WHAT IS NEEDED: Below are entries. Reproduce exactly the lines between the line holding "Ajouter au panier" and the line holding "gran impacto en la dinámica familiar.", inclusive, and only those.

(Page-level text extractions)
────────

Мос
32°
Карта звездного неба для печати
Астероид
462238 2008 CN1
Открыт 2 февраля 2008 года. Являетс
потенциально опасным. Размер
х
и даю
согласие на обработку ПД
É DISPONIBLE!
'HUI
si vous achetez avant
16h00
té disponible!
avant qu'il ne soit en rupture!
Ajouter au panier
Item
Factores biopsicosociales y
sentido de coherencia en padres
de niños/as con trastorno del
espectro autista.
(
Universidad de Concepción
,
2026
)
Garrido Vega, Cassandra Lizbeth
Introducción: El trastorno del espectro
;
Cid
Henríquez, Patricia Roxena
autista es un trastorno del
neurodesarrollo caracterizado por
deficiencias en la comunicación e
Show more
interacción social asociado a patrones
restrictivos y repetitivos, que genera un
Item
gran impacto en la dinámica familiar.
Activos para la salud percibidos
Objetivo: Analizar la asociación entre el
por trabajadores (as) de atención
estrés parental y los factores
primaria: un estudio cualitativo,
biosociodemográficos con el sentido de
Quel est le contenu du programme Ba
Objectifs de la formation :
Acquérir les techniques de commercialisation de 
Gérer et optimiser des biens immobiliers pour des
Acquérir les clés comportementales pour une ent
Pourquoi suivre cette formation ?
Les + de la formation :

────────

WRITTEN RESPONSE:
Ajouter au panier
Item
Factores biopsicosociales y
sentido de coherencia en padres
de niños/as con trastorno del
espectro autista.
(
Universidad de Concepción
,
2026
)
Garrido Vega, Cassandra Lizbeth
Introducción: El trastorno del espectro
;
Cid
Henríquez, Patricia Roxena
autista es un trastorno del
neurodesarrollo caracterizado por
deficiencias en la comunicación e
Show more
interacción social asociado a patrones
restrictivos y repetitivos, que genera un
Item
gran impacto en la dinámica familiar.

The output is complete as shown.